= EXERCISE AIM =
Return, word for word, every line from the start of the material through the line containing "operations managers, and", including that line. Leave the pictures out of your answer.

(Saved data entries)
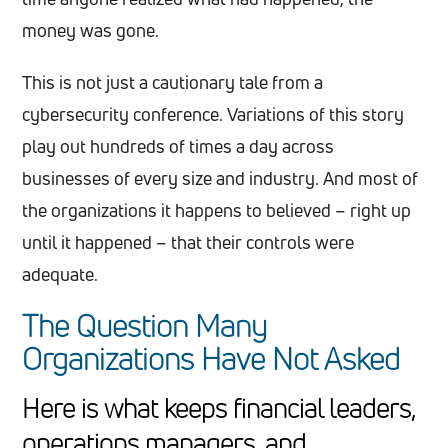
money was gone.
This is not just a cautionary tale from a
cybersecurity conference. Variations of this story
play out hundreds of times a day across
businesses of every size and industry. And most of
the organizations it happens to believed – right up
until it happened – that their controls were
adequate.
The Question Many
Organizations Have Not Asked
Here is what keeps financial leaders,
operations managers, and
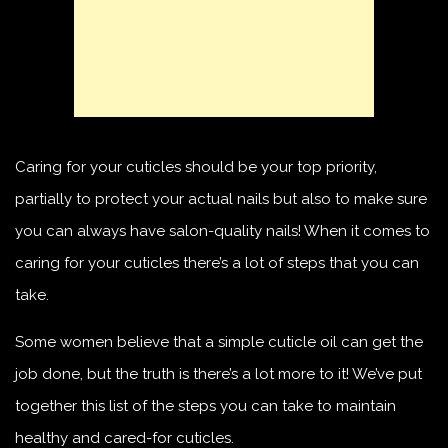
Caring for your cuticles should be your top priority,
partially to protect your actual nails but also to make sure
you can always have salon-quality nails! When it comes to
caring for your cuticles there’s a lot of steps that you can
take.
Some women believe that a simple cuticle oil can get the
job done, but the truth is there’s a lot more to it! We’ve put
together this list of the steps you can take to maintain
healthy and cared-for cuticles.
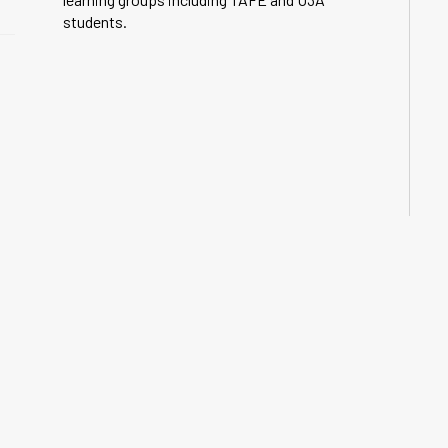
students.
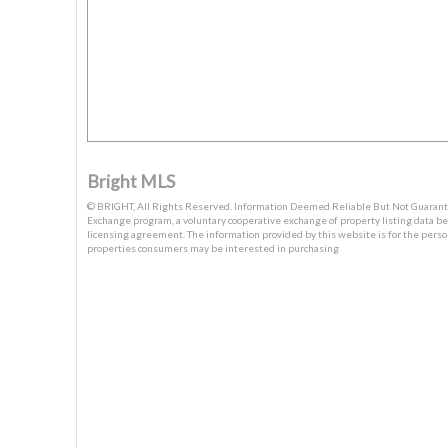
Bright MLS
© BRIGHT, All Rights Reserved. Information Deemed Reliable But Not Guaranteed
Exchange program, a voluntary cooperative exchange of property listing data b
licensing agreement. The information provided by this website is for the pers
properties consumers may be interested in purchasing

= YOUR SOLUTION =
money was gone.
This is not just a cautionary tale from a
cybersecurity conference. Variations of this story
play out hundreds of times a day across
businesses of every size and industry. And most of
the organizations it happens to believed – right up
until it happened – that their controls were
adequate.
The Question Many
Organizations Have Not Asked
Here is what keeps financial leaders,
operations managers, and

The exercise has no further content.